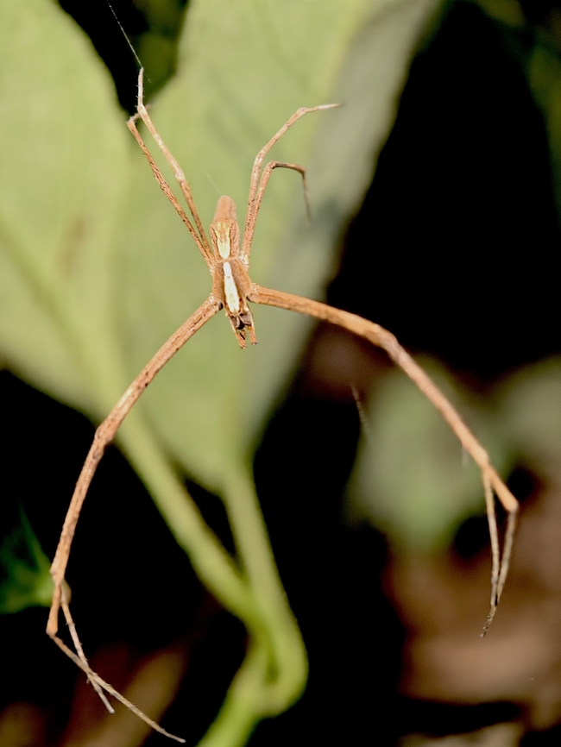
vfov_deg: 20.6
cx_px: 280
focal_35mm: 95
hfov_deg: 15.6
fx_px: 2052
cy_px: 374
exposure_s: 1/99.9
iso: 1250
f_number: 2.1
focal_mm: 15
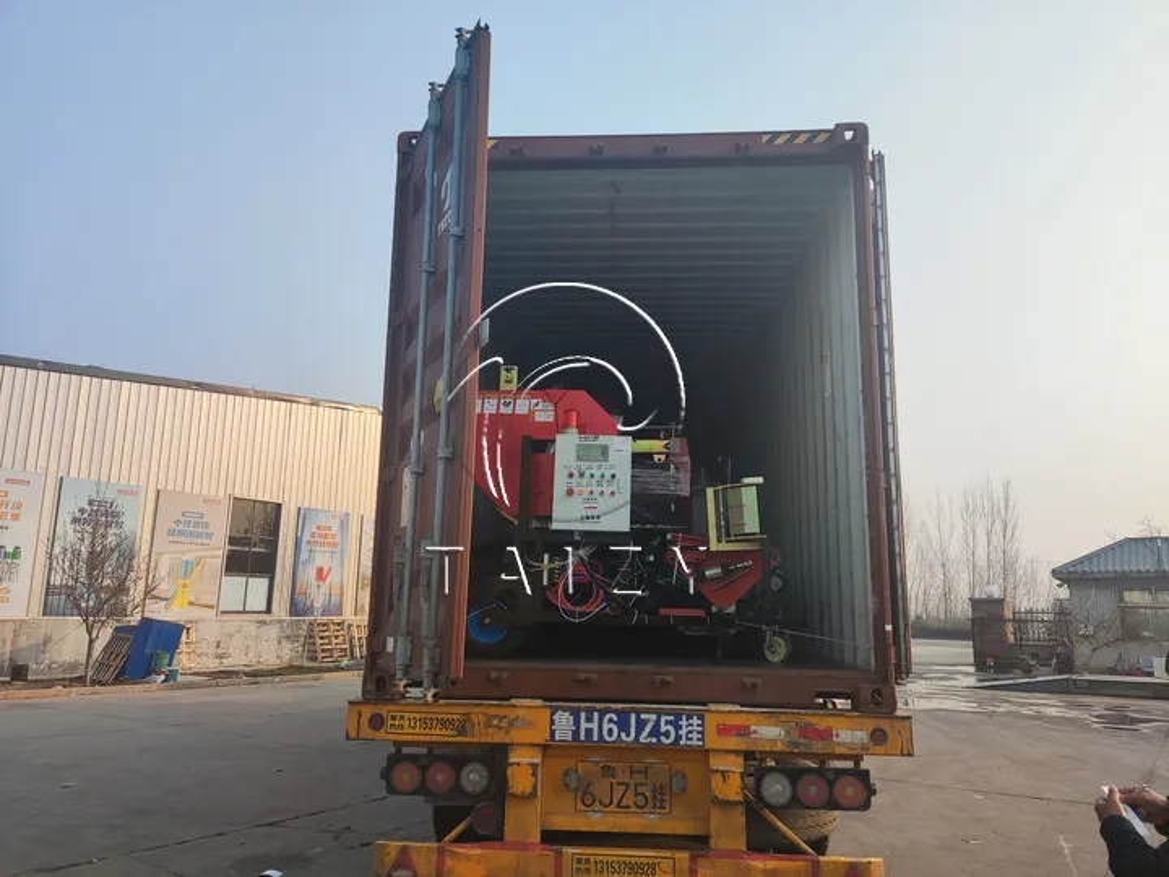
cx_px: 584
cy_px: 438
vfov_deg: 54.9
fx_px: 844
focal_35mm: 25
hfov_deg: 69.4
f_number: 1.79
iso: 50
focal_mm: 4.71
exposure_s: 1/662
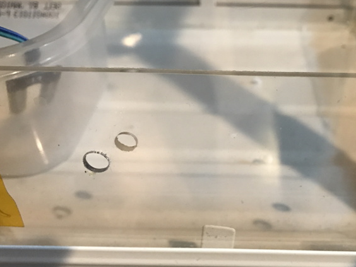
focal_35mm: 40
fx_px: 411
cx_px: 239
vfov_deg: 35.9
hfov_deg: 46.0
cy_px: 146
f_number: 1.8
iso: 100
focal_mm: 3.99
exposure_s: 1/11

────────────────────

What this task involves → Copy all records exactly, no images.

Exercise solution →
vfov_deg: 20.6
cx_px: 280
focal_35mm: 95
hfov_deg: 15.6
fx_px: 2052
cy_px: 374
exposure_s: 1/99.9
iso: 1250
f_number: 2.1
focal_mm: 15
cx_px: 584
cy_px: 438
vfov_deg: 54.9
fx_px: 844
focal_35mm: 25
hfov_deg: 69.4
f_number: 1.79
iso: 50
focal_mm: 4.71
exposure_s: 1/662
focal_35mm: 40
fx_px: 411
cx_px: 239
vfov_deg: 35.9
hfov_deg: 46.0
cy_px: 146
f_number: 1.8
iso: 100
focal_mm: 3.99
exposure_s: 1/11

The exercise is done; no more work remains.